I think one of the reasons James and are have been hit so hard emotionally by Brexit (if you could see our Facebook feeds you’d know this) is because James can read the foreign exchange charts and right now they’re not pretty. The pound is plumetting against the euro, the dollar, and the yen. What this means is that life in Britain just got more expensive because where on 23rd June £10 bought, say, five packs of antidepressants, today it only buys four. That’s really not good news if you’re feeling as miserable as I am but even worse news when considered as part of the bigger picture. UK Plc has been making a slow and steady recovery since the banking crash in 2008, in part due to the horrendous “austerity” budgeting imposed on us all but having the greatest impact on poorest and most in need. Tragically, the decision of many to vote Leave – whether voting in protest, longing for the good old days, wanting to “restore” sovereignty, or purely because they have been suckered into blaming immigrants for many of their woes (and blame the EU for just about everything else, as politicians would have them believe) – has effectively caused as much financial damage as the banking sector did with their mishandling of just about everything back in 2008. The main difference now is there’s no Fred Goodwin or any other highly paid executive to take the fall or the blame for it as we are all going to pay for this. The Leave voters, along with everyone else who saw this coming and tried to warn them, are about to pay what amounts to collective punishment as the weak pound, which will take who knows how long to recover, erodes all our quality of life.
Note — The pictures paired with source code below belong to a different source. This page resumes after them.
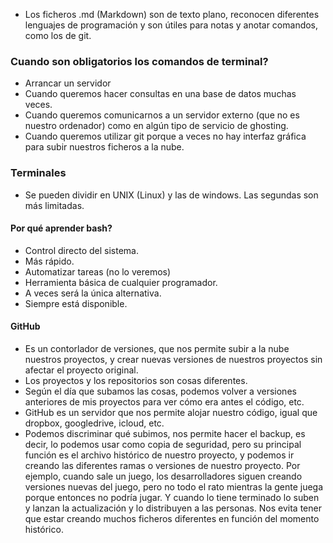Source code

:* Los ficheros .md (Markdown) son de texto plano, reconocen diferentes lenguajes de programación y son útiles para notas y anotar comandos, como los de git.
### Cuando son obligatorios los comandos de terminal?
* Arrancar un servidor
* Cuando queremos hacer consultas en una base de datos muchas veces.
* Cuando queremos comunicarnos a un servidor externo (que no es nuestro ordenador) como en algún tipo de servicio de ghosting.
* Cuando queremos utilizar git porque a veces no hay interfaz gráfica para subir nuestros ficheros a la nube.

### Terminales
* Se pueden dividir en UNIX (Linux) y las de windows. Las segundas son más limitadas.
#### Por qué aprender bash?
* Control directo del sistema.
* Más rápido.
* Automatizar tareas (no lo veremos)
* Herramienta básica de cualquier programador.
* A veces será la única alternativa.
* Siempre está disponible.


#### GitHub
* Es un contorlador de versiones, que nos permite subir a la nube nuestros proyectos, y crear nuevas versiones de nuestros proyectos sin afectar el proyecto original.
* Los proyectos y los repositorios son cosas diferentes.
* Según el día que subamos las cosas, podemos volver a versiones anteriores de mis proyectos para ver cómo era antes el código, etc.
* GitHub es un servidor que nos permite alojar nuestro código, igual que dropbox, googledrive, icloud, etc.
* Podemos discriminar qué subimos, nos permite hacer el backup, es decir, lo podemos usar como copia de seguridad, pero su principal función es el archivo histórico de nuestro proyecto, y podemos ir creando las diferentes ramas o versiones de nuestro proyecto. Por ejemplo, cuando sale un juego, los desarrolladores siguen creando versiones nuevas del juego, pero no todo el rato mientras la gente juega porque entonces no podría jugar. Y cuando lo tiene terminado lo suben y lanzan la actualización y lo distribuyen a las personas. Nos evita tener que estar creando muchos ficheros diferentes en función del momento histórico.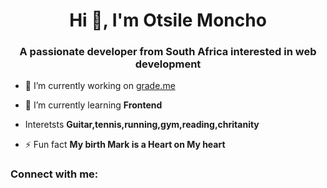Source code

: <h1 align="center">Hi 👋, I'm Otsile Moncho</h1>
<h3 align="center">A passionate developer from South Africa interested in web development</h3>

- 🔭 I’m currently working on [grade.me](https://gradegather-help.lovable.app/)

- 🌱 I’m currently learning **Frontend**

- Interetsts **Guitar,tennis,running,gym,reading,chritanity**

- ⚡ Fun fact **My birth Mark is a Heart on My heart**

<h3 align="left">Connect with me:</h3>
<p align="left">
</p>
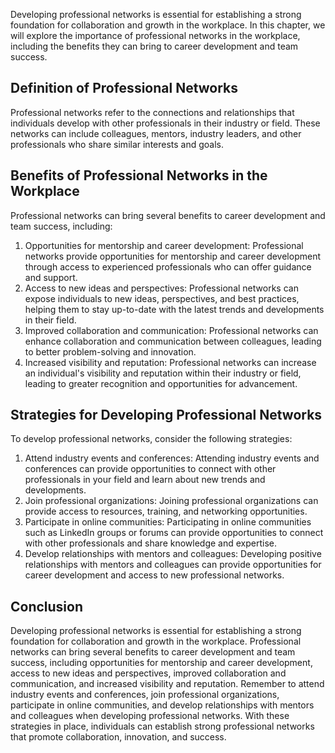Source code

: 
Developing professional networks is essential for establishing a strong foundation for collaboration and growth in the workplace. In this chapter, we will explore the importance of professional networks in the workplace, including the benefits they can bring to career development and team success.

Definition of Professional Networks
-----------------------------------

Professional networks refer to the connections and relationships that individuals develop with other professionals in their industry or field. These networks can include colleagues, mentors, industry leaders, and other professionals who share similar interests and goals.

Benefits of Professional Networks in the Workplace
--------------------------------------------------

Professional networks can bring several benefits to career development and team success, including:

1. Opportunities for mentorship and career development: Professional networks provide opportunities for mentorship and career development through access to experienced professionals who can offer guidance and support.
2. Access to new ideas and perspectives: Professional networks can expose individuals to new ideas, perspectives, and best practices, helping them to stay up-to-date with the latest trends and developments in their field.
3. Improved collaboration and communication: Professional networks can enhance collaboration and communication between colleagues, leading to better problem-solving and innovation.
4. Increased visibility and reputation: Professional networks can increase an individual's visibility and reputation within their industry or field, leading to greater recognition and opportunities for advancement.

Strategies for Developing Professional Networks
-----------------------------------------------

To develop professional networks, consider the following strategies:

1. Attend industry events and conferences: Attending industry events and conferences can provide opportunities to connect with other professionals in your field and learn about new trends and developments.
2. Join professional organizations: Joining professional organizations can provide access to resources, training, and networking opportunities.
3. Participate in online communities: Participating in online communities such as LinkedIn groups or forums can provide opportunities to connect with other professionals and share knowledge and expertise.
4. Develop relationships with mentors and colleagues: Developing positive relationships with mentors and colleagues can provide opportunities for career development and access to new professional networks.

Conclusion
----------

Developing professional networks is essential for establishing a strong foundation for collaboration and growth in the workplace. Professional networks can bring several benefits to career development and team success, including opportunities for mentorship and career development, access to new ideas and perspectives, improved collaboration and communication, and increased visibility and reputation. Remember to attend industry events and conferences, join professional organizations, participate in online communities, and develop relationships with mentors and colleagues when developing professional networks. With these strategies in place, individuals can establish strong professional networks that promote collaboration, innovation, and success.
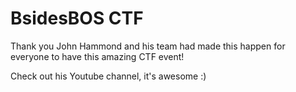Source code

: # BsidesBOS CTF

Thank you John Hammond and his team had made this happen for everyone to have this amazing CTF event!

Check out his Youtube channel, it's awesome :)
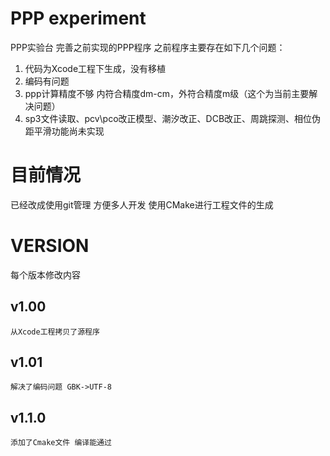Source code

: # PPP experiment
PPP实验台 完善之前实现的PPP程序 
之前程序主要存在如下几个问题：
1. 代码为Xcode工程下生成，没有移植
2. 编码有问题
3. ppp计算精度不够 内符合精度dm-cm，外符合精度m级（这个为当前主要解决问题）
4. sp3文件读取、pcv\pco改正模型、潮汐改正、DCB改正、周跳探测、相位伪距平滑功能尚未实现

# 目前情况
已经改成使用git管理 方便多人开发
使用CMake进行工程文件的生成

# VERSION
每个版本修改内容

## v1.00
    从Xcode工程拷贝了源程序

## v1.01
    解决了编码问题 GBK->UTF-8

## v1.1.0
    添加了Cmake文件 编译能通过
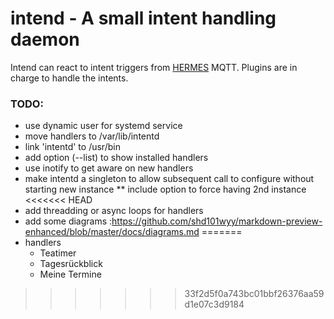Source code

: # intend - A small intent handling daemon

Intend can react to intent triggers from [HERMES](https://snips.gitbook.io/tutorials/t/technical-guides/listening-to-intents-over-mqtt-using-python) MQTT. Plugins are in charge to handle the intents.

### TODO:
* use dynamic user for systemd service
* move handlers to /var/lib/intentd
* link 'intentd' to /usr/bin
* add option (--list) to show installed handlers
* use inotify to get aware on new handlers
* make intentd a singleton to allow subsequent call to configure without starting new instance
** include option to force having 2nd instance
<<<<<<< HEAD
* add threadding or async loops for handlers
* add some diagrams :https://github.com/shd101wyy/markdown-preview-enhanced/blob/master/docs/diagrams.md
=======
* handlers
  * Teatimer
  * Tagesrückblick
  * Meine Termine
>>>>>>> 33f2d5f0a743bc01bbf26376aa59d1e07c3d9184

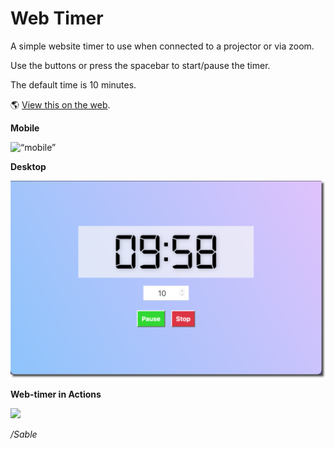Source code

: # Web Timer

A simple website timer to use when connected to a projector or via zoom.

Use the buttons or press the spacebar to start/pause the timer.

The default time is 10 minutes.

🌎 [View this on the web](https://sc137.github.io/web-timer/).

**Mobile**

<img src=“assets/mobile.png” alt=“mobile” width=“250px”>

**Desktop**

![desktop](assets/web.png)

**Web-timer in Actions**

![](assets/web-timer.gif)

*/Sable*
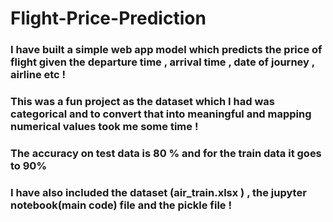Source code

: # Flight-Price-Prediction
### I have built a simple web app model which predicts the price of flight given the departure time , arrival time , date of journey , airline etc !
### This was a fun project as the dataset which I had was categorical and to convert that into meaningful and mapping numerical values took me some time !
### The accuracy on test data is 80 % and for the train data it goes to 90%
### I have also included the dataset (air_train.xlsx ) , the jupyter notebook(main code) file and the pickle file !
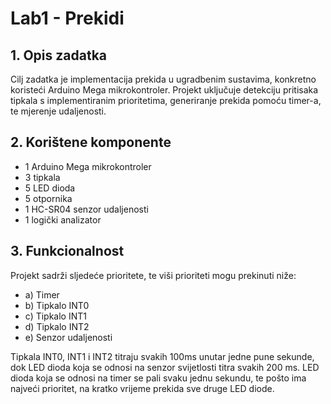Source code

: # Lab1 - Prekidi

## 1. Opis zadatka
Cilj zadatka je implementacija prekida u ugradbenim sustavima, konkretno koristeći Arduino Mega mikrokontroler. Projekt uključuje detekciju pritisaka tipkala s implementiranim prioritetima, generiranje prekida pomoću timer-a, te mjerenje udaljenosti.

## 2. Korištene komponente
- 1 Arduino Mega mikrokontroler
- 3 tipkala
- 5 LED dioda
- 5 otpornika
- 1 HC-SR04 senzor udaljenosti
- 1 logički analizator
  
## 3. Funkcionalnost
Projekt sadrži sljedeće prioritete, te viši prioriteti mogu prekinuti niže:
- a) Timer
- b) Tipkalo INT0
- c) Tipkalo INT1
- d) Tipkalo INT2
- e) Senzor udaljenosti

Tipkala INT0, INT1 i INT2 titraju svakih 100ms unutar jedne pune sekunde, dok LED dioda koja se odnosi na senzor svijetlosti titra svakih 200 ms. LED dioda koja se odnosi na timer se pali svaku jednu sekundu, te pošto ima najveći prioritet, na kratko vrijeme prekida sve druge LED diode.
In short, anyone planning to escape the UK, as we are, had better do it fast. Not just because our EU citizenship is under threat, meaning we can no longer take freedom of movement for granted, but also because as each day passes we become that little bit poorer because the value of the pound is falling and falling. Can you imagine a reality where you get <1 euro to the pound? Well it could happen.

Happy days? Not even close. And if, like us, you were planning to depart for the continent any time soon, the repercussions are up close and personal.

And I still haven’t talked to my parents. Guess which way they voted?

Leave won so it’s time to leave

Okay so we were planning to leave anyway but with things as they stand, which is in a cesspool of uncertainty, we’re going sooner than we originally planned. While I could quite easily freak out at going before I’ve had chance to say goodbye to many of my friends, which I was hoping to on a more leisurely timetable, it will be nice to be able to enjoy some warmer days and not just be there for late autumn and winter. We’re going to take a few week to recuperate after the busy and stressful weeks and months leading up to the move. We can go to the beach, swim in the lake, chill on the terrace. Actually, I can’t wait.  I’m sure many of our friends could be persuaded to come out and visit!

The dark side of all this though is that our planned move will now all take place in the shadow of uncertainty. If Article 50 is triggered what will come out the other side? Will we have access to healthcare and schooling for the kids, can we set up a business, how will we be taxed? These and a zillion other questions have kept us awake for a few nights now and at one point we considered that maybe we shouldn’t go until we know the answers. Then we pulled ourselves together and thought, sod it, let’s go! Worst case we spend a couple of years living in a new country, learning the language and soaking up the culture. At the end of that time we’ll have enriched our lives and spent two wonderful, carefree years with our young children at the time when they need us most. Worst case we move on in a couple of years and go where the wind blows. If we can get somewhere with our French language skills – given I’d need to return to having a “proper” job – maybe Canada, maybe somewhere else in Europe. The worst that could happen is that we end up back in the UK, in which case there’s always Scotland! So yes, we could stay here, live as we are now, put up with the rain, the collapsing economy, and wallow in the mess that the UK has become, or we can take a leap into the void. When I put it like that, we’d be crazy to stay.